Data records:
-.-.-
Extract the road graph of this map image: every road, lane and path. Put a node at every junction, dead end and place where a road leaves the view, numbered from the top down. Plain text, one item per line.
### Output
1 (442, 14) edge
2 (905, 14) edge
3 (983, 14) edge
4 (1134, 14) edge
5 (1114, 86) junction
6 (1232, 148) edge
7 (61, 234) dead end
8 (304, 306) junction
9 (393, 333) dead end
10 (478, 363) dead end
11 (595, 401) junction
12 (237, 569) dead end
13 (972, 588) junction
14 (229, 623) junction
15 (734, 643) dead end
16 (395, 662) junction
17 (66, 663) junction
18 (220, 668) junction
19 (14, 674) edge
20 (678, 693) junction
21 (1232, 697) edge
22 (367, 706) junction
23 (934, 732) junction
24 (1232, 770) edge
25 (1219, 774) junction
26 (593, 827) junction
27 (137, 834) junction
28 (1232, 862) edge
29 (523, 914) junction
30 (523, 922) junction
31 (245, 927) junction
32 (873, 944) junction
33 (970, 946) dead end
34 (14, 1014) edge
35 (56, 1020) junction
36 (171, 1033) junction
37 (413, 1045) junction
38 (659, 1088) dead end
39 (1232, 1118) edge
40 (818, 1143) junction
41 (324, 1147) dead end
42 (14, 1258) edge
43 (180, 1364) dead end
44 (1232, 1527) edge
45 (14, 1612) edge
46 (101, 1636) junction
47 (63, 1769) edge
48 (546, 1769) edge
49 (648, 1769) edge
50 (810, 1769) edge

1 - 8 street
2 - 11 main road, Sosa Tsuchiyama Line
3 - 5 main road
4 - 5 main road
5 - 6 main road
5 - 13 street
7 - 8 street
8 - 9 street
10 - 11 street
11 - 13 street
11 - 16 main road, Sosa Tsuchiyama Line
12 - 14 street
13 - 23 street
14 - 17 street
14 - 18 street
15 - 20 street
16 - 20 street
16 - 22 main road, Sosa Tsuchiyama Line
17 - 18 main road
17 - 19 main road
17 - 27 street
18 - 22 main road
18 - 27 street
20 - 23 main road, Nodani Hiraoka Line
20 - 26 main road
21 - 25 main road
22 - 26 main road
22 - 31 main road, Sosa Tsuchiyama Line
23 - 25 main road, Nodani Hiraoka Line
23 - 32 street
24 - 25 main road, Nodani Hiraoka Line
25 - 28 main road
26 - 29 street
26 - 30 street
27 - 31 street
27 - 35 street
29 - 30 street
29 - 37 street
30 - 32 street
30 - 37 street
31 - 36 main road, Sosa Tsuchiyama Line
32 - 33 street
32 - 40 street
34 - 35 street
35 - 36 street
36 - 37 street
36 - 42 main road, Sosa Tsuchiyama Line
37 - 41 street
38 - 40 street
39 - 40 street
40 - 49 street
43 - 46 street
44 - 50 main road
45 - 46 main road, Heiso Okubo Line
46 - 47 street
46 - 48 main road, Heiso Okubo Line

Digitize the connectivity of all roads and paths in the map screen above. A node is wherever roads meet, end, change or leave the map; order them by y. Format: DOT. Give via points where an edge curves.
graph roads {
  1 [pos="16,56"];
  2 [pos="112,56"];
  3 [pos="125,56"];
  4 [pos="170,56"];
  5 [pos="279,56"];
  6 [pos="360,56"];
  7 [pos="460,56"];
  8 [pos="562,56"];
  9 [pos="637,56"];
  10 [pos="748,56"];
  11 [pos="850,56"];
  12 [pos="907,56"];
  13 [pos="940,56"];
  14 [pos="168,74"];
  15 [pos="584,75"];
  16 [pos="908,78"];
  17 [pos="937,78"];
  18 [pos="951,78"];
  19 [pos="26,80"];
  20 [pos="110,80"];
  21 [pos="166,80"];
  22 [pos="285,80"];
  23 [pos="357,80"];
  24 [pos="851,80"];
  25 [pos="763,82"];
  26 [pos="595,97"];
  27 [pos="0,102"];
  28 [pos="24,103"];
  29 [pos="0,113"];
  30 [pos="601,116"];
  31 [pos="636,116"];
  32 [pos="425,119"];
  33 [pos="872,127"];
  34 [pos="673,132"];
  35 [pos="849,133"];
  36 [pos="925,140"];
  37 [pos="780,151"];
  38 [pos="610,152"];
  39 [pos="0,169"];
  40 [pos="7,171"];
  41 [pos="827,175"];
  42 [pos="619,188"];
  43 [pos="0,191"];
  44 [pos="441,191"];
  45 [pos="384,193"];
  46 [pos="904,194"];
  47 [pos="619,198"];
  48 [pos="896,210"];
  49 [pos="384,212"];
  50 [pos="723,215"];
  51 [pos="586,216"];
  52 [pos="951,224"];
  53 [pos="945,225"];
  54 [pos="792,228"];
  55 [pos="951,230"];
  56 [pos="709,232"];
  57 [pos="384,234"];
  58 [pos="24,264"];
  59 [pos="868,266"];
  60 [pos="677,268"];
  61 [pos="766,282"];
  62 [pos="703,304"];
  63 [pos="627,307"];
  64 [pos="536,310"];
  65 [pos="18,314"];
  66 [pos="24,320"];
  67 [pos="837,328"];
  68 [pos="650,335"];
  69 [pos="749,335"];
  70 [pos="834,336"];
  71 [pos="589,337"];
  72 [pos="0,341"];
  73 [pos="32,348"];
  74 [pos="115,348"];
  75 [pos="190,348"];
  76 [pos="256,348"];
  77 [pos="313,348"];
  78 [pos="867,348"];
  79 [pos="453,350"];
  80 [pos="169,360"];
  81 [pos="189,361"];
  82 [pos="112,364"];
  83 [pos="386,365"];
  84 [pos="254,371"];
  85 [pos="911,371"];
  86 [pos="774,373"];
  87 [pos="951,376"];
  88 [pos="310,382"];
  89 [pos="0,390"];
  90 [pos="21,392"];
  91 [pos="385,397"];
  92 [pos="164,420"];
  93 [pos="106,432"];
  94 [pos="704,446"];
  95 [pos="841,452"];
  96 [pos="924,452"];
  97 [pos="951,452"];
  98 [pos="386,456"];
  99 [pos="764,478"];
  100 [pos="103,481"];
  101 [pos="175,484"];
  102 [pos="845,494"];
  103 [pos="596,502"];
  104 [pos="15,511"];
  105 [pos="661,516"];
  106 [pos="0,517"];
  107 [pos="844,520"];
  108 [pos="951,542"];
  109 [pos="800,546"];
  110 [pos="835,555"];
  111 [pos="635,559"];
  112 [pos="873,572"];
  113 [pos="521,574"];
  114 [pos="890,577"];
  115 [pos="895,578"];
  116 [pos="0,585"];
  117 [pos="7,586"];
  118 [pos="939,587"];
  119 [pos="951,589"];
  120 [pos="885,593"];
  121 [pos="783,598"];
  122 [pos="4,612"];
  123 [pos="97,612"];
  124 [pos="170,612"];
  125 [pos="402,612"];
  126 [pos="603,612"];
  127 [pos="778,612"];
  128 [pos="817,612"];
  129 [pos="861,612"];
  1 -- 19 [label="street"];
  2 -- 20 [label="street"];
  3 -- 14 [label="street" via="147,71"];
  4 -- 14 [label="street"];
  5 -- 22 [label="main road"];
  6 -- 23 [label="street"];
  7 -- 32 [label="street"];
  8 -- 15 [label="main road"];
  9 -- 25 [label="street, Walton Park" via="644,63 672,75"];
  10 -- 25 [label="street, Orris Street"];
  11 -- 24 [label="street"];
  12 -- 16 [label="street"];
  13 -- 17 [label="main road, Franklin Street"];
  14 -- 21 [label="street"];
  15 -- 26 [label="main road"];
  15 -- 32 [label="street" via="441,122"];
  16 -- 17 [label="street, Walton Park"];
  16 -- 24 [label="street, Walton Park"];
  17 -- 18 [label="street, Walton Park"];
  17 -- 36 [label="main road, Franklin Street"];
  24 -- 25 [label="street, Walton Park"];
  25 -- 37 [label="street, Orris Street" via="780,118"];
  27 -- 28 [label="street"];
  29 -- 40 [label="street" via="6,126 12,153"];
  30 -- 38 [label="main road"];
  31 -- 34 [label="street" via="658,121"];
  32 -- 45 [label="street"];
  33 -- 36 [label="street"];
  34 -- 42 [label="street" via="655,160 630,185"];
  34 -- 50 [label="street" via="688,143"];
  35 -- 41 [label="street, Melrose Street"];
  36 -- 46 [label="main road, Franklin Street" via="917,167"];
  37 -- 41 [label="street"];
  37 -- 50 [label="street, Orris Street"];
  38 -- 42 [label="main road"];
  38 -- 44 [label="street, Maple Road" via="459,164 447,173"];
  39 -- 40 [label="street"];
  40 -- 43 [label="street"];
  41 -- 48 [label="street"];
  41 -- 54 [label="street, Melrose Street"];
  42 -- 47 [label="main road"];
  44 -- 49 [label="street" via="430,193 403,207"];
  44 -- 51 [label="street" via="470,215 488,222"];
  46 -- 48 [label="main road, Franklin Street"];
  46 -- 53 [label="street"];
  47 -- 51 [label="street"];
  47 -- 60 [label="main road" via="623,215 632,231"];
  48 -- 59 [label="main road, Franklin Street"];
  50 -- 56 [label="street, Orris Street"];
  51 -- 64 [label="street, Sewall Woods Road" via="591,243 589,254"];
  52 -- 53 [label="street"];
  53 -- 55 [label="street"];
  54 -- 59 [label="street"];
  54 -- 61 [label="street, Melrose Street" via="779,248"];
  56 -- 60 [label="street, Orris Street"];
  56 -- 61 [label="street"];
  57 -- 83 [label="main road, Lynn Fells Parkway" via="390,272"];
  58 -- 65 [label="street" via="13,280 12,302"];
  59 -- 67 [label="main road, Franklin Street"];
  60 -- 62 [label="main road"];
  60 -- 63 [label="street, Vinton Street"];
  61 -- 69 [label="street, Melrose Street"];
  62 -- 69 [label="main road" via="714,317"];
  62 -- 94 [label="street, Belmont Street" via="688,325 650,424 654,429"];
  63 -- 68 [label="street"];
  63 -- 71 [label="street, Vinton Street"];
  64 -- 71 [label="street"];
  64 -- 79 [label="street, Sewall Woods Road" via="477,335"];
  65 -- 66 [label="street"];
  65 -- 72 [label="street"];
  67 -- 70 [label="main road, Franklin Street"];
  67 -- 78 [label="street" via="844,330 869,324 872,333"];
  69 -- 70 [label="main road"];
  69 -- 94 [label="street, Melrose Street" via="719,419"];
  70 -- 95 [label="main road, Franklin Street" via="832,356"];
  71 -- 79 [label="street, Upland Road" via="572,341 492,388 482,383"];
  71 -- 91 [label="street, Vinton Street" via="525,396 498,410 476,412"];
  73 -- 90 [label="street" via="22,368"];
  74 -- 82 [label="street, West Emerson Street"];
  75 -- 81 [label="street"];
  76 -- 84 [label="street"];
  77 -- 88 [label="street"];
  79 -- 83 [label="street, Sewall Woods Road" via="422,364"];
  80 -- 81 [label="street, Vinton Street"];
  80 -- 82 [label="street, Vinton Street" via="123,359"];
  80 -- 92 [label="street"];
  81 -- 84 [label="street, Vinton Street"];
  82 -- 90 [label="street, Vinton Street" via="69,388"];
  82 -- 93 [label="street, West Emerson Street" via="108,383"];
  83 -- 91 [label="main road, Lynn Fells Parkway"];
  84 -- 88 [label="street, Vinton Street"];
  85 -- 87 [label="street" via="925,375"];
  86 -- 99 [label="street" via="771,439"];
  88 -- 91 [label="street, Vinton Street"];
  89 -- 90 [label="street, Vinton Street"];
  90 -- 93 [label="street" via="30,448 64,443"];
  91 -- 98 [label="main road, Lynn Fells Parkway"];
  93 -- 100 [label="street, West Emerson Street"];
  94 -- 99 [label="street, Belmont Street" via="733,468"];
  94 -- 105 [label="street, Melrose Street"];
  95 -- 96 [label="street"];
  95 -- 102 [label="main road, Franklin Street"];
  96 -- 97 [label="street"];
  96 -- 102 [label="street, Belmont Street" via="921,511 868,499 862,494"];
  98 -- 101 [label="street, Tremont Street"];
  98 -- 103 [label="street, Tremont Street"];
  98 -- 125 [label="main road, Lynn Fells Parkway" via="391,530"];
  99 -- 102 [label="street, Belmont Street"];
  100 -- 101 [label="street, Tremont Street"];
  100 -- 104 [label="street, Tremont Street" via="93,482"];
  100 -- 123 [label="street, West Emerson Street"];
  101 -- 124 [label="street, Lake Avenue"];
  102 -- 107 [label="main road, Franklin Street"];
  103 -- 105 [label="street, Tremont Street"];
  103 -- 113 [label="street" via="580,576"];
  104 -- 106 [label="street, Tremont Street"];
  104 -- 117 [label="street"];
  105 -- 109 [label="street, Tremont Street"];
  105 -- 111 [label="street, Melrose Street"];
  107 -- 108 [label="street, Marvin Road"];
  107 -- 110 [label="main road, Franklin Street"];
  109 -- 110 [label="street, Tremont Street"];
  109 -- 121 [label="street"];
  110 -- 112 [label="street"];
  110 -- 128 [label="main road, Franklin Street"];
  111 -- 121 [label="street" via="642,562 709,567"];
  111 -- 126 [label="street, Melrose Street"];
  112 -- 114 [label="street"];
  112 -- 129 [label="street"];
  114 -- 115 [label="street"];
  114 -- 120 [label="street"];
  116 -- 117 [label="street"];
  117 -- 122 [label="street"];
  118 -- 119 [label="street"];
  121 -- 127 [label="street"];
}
-.-.-
● **Task instructions**: Above are the records. Copy every line in them holding "Orris".

● **Response below**:
  10 -- 25 [label="street, Orris Street"];
  25 -- 37 [label="street, Orris Street" via="780,118"];
  37 -- 50 [label="street, Orris Street"];
  50 -- 56 [label="street, Orris Street"];
  56 -- 60 [label="street, Orris Street"];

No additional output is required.